● **What you have to do**
Format everything from the line containing "genus: Echinocactus" through the end of the listing as a numbered list, omitting blank lines and leaving out the pictures.

● **Record list**

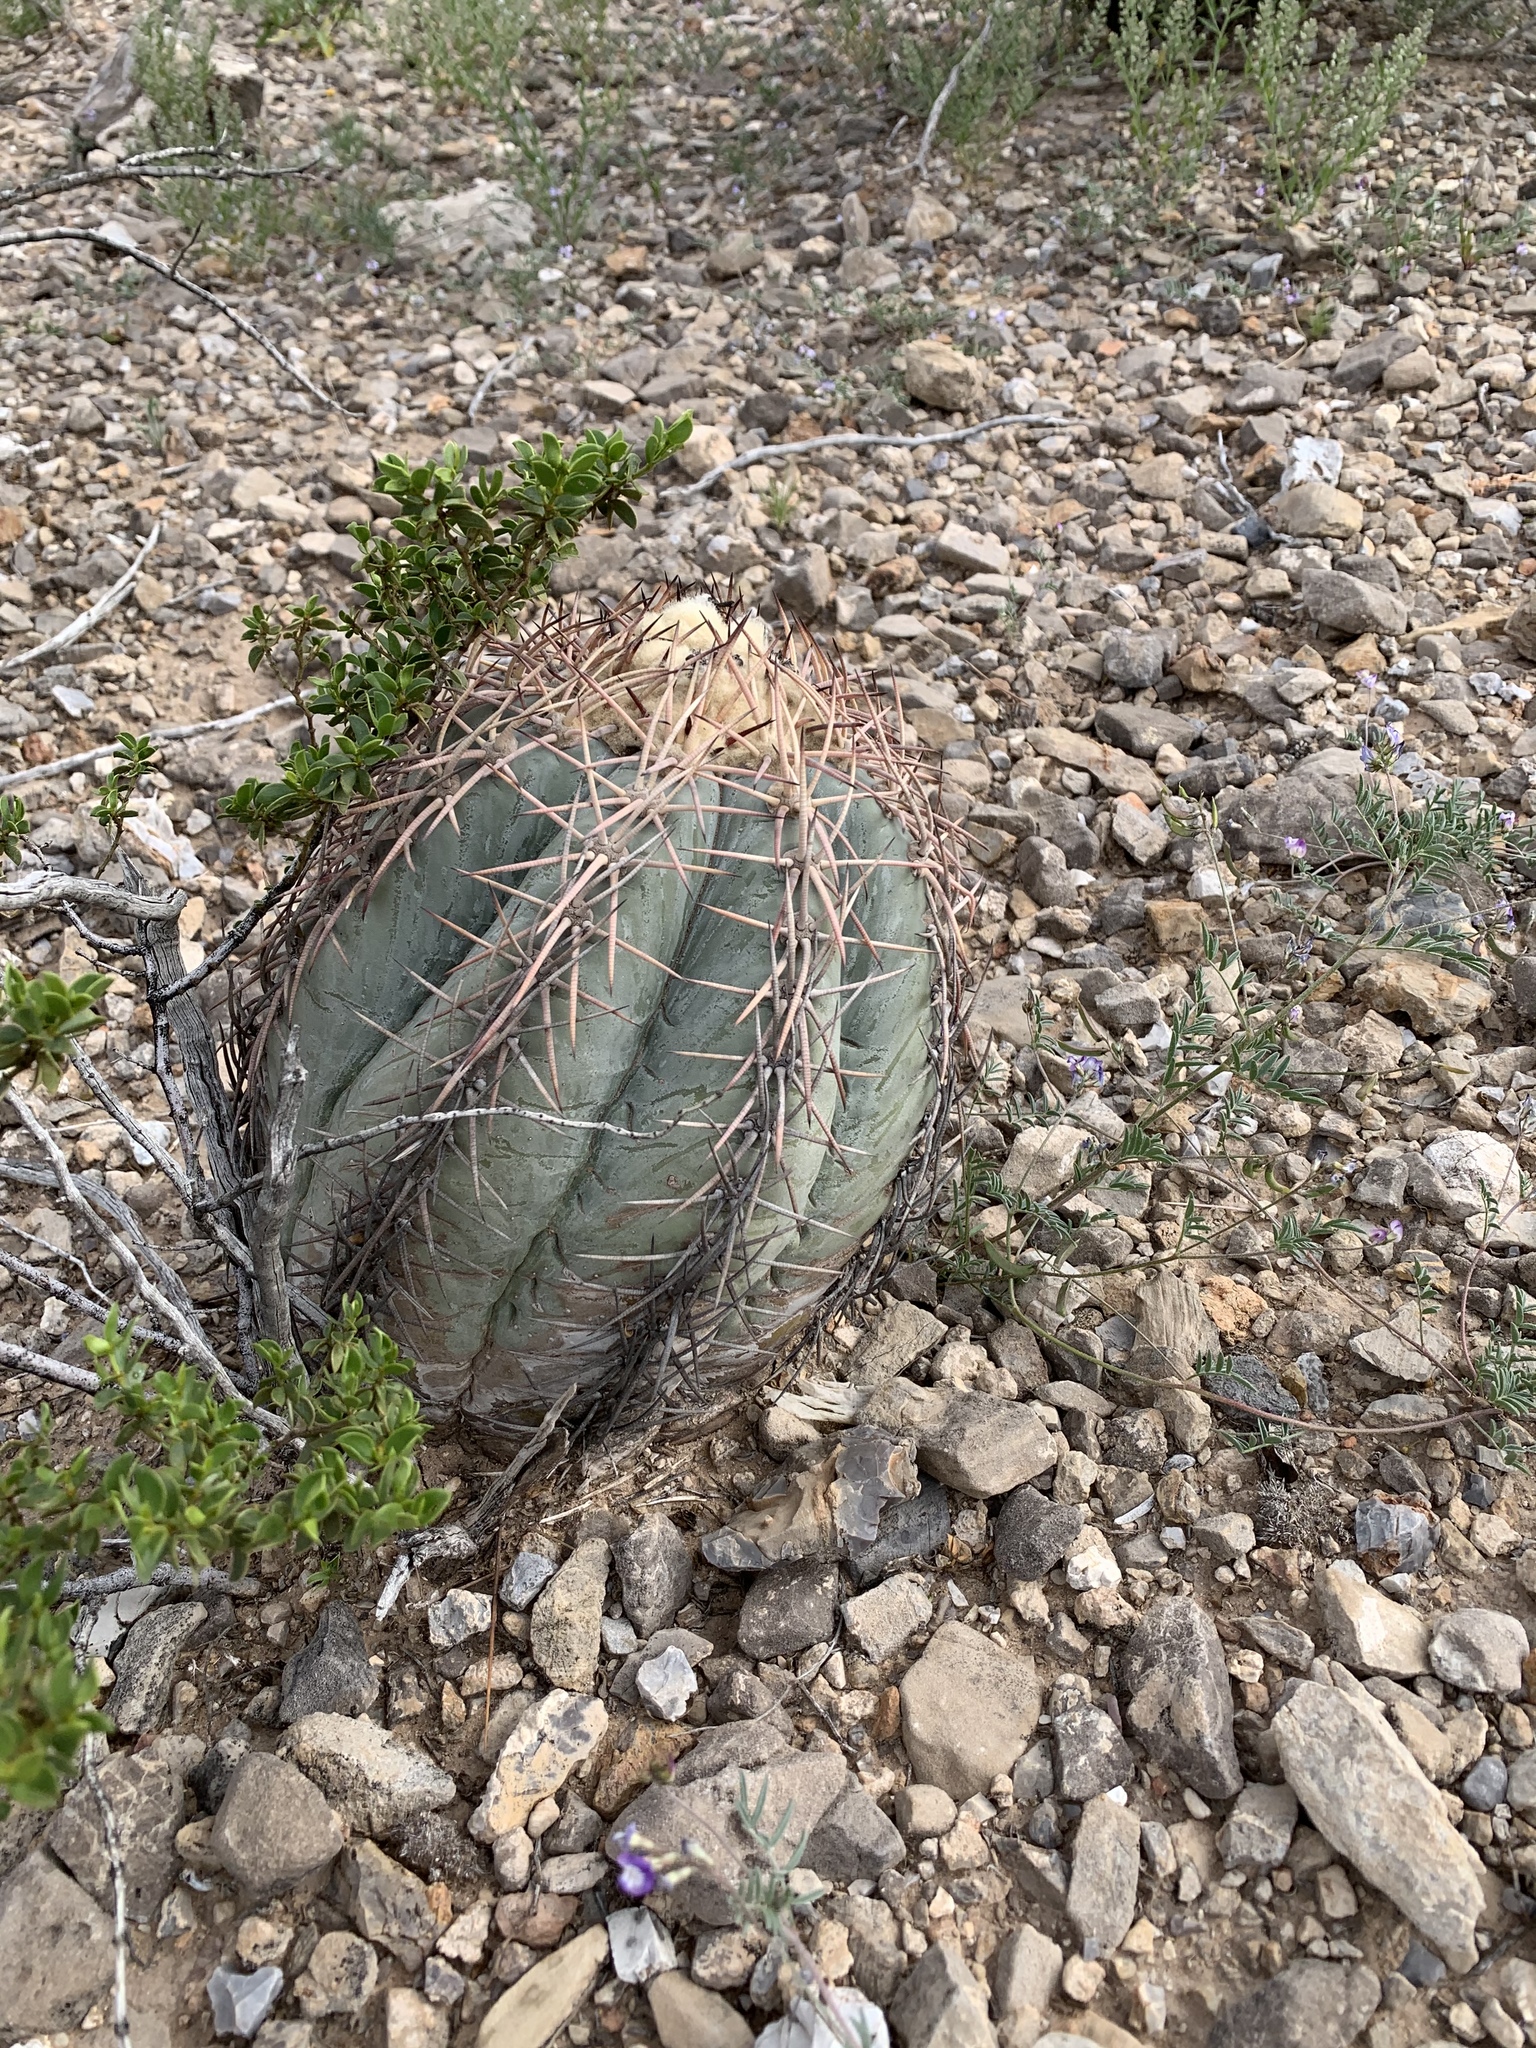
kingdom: Plantae
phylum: Tracheophyta
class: Magnoliopsida
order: Caryophyllales
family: Cactaceae
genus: Echinocactus
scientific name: Echinocactus horizonthalonius
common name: Devilshead
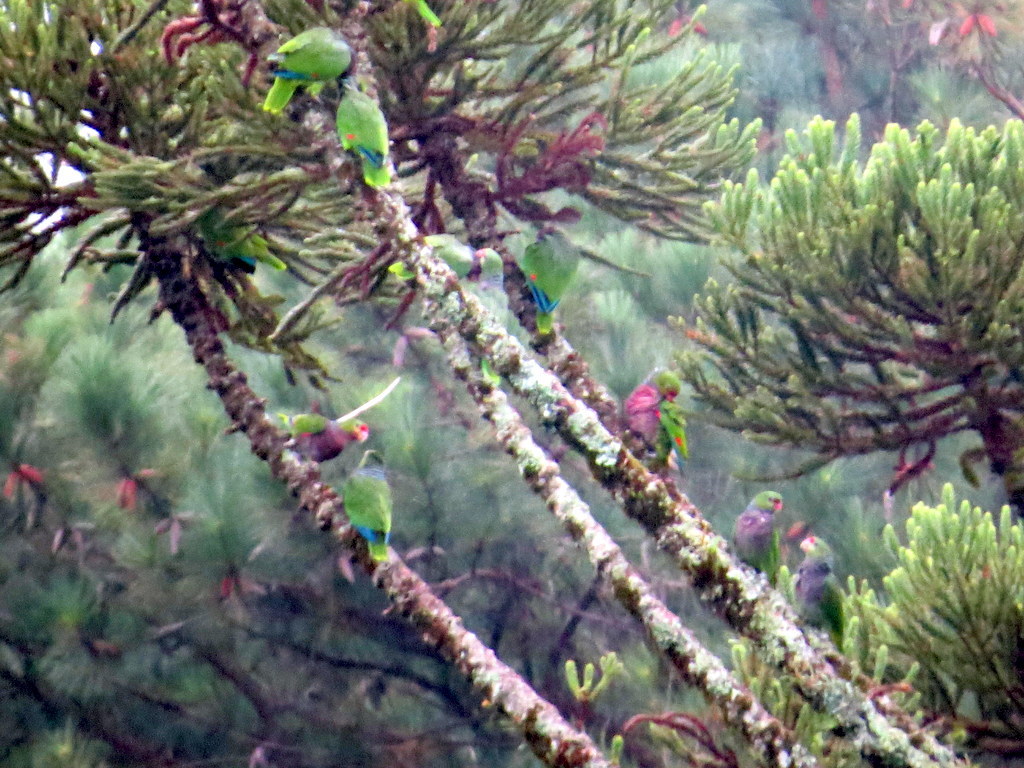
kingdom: Animalia
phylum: Chordata
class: Aves
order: Psittaciformes
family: Psittacidae
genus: Amazona
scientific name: Amazona vinacea
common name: Vinaceous-breasted amazon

● **Solution for this task**
1. genus: Echinocactus
2. scientific name: Echinocactus horizonthalonius
3. common name: Devilshead
4. kingdom: Animalia
5. phylum: Chordata
6. class: Aves
7. order: Psittaciformes
8. family: Psittacidae
9. genus: Amazona
10. scientific name: Amazona vinacea
11. common name: Vinaceous-breasted amazon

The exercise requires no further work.